━━ Document source ━━

Lecture commune de mai 2017
Les lectures communes du Club de lecture de Babélio sont l'occasion pour moi de découvrir de nouveaux auteurs.
Ainsi
James M. Cain nous propose avec ce roman un portrait de femme dans l'après-crise de 1929 en Californie et c'est vrai que j'apprécie en général les romans qui proposent une vision individuelle des évènements historiques, une originalité de points de vue, une approche à la mesure du quotidien et une études de moeurs.
Le personnage de
Mildred Pierce force le respect par son pragmatisme, son sens de l'organisation, sa manière de prendre en main sa vie et celle de ses filles et même par les rapports amicaux qu'elle ne cesse d'entretenir avec son ex-mari.

━━━
━━ Données disponibles ━━

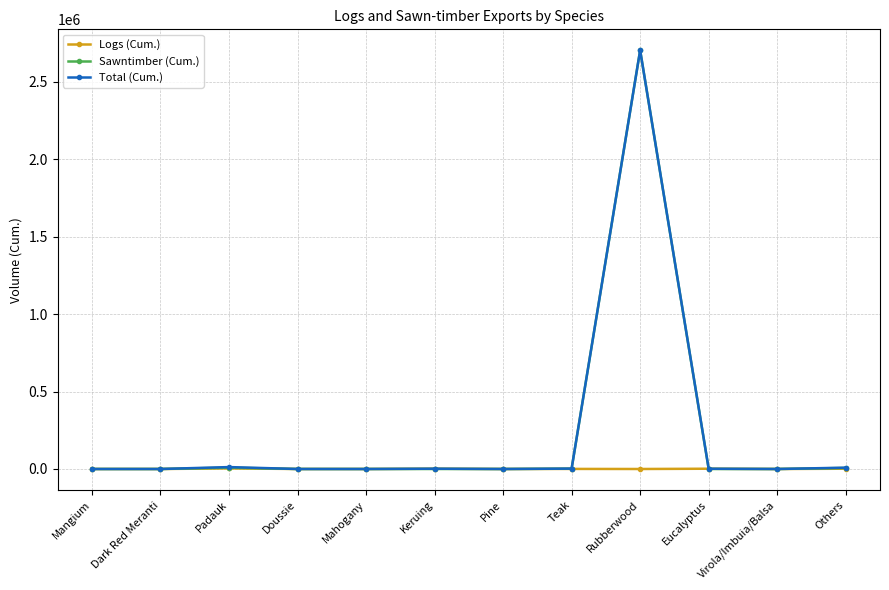

What is the total value across all series at Doussie?

138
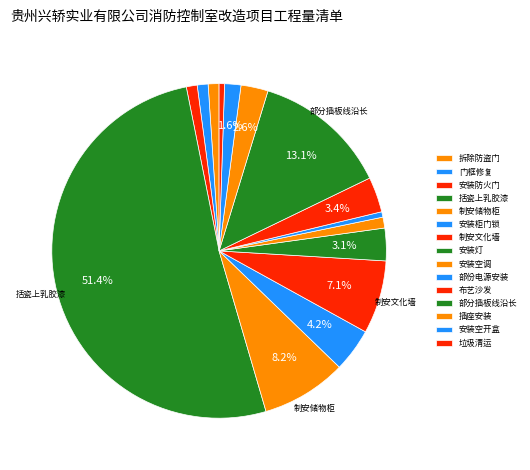

Count the number of slices in the pie.

15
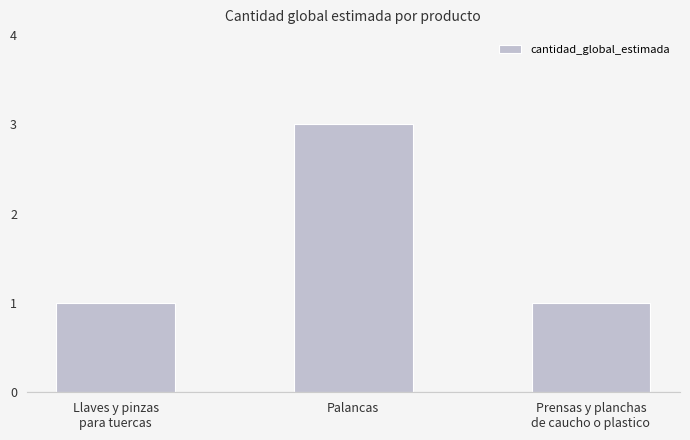

Reading left to right, list all the values displayed in this chart.

1	3	1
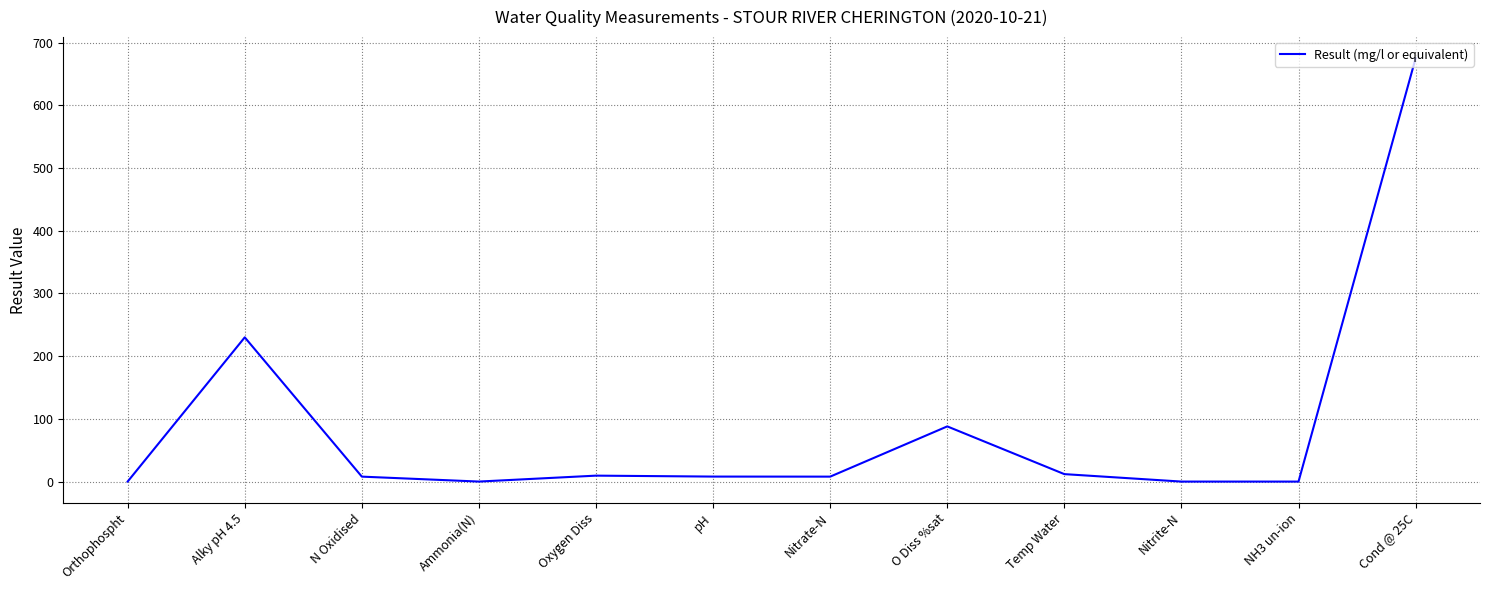

At which label does the data first exceed 7?

Alky pH 4.5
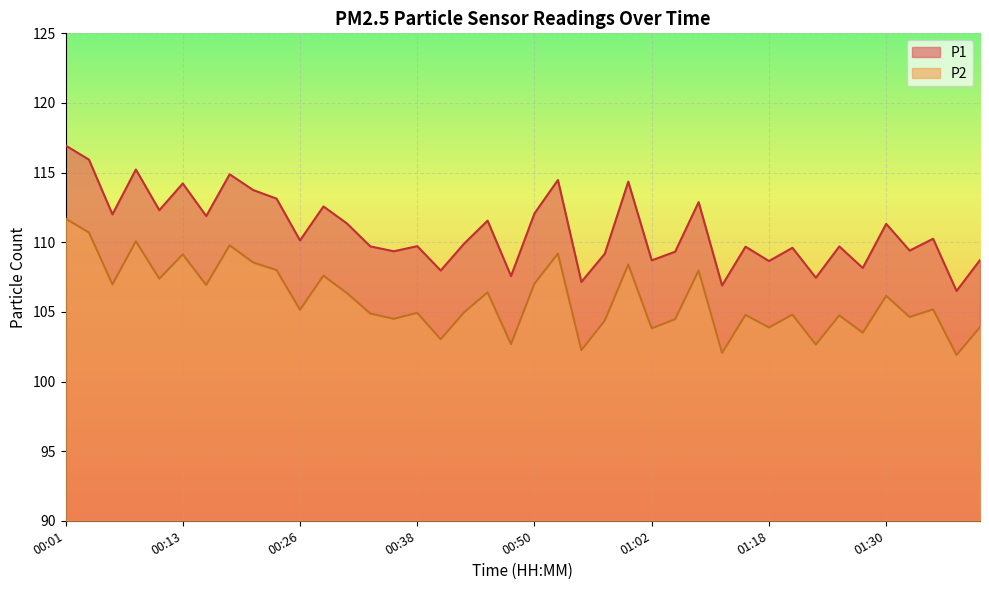

What is the greatest value displayed?

117.0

━━━

Présentation de l'exercice
Pouvez-vous transcrire fidèlement le passage du document source compris entre « Lecture commune de » et « études de moeurs. », ces deux extraits inclus ?

Réponse attendue
Lecture commune de mai 2017
Les lectures communes du Club de lecture de Babélio sont l'occasion pour moi de découvrir de nouveaux auteurs.
Ainsi
James M. Cain nous propose avec ce roman un portrait de femme dans l'après-crise de 1929 en Californie et c'est vrai que j'apprécie en général les romans qui proposent une vision individuelle des évènements historiques, une originalité de points de vue, une approche à la mesure du quotidien et une études de moeurs.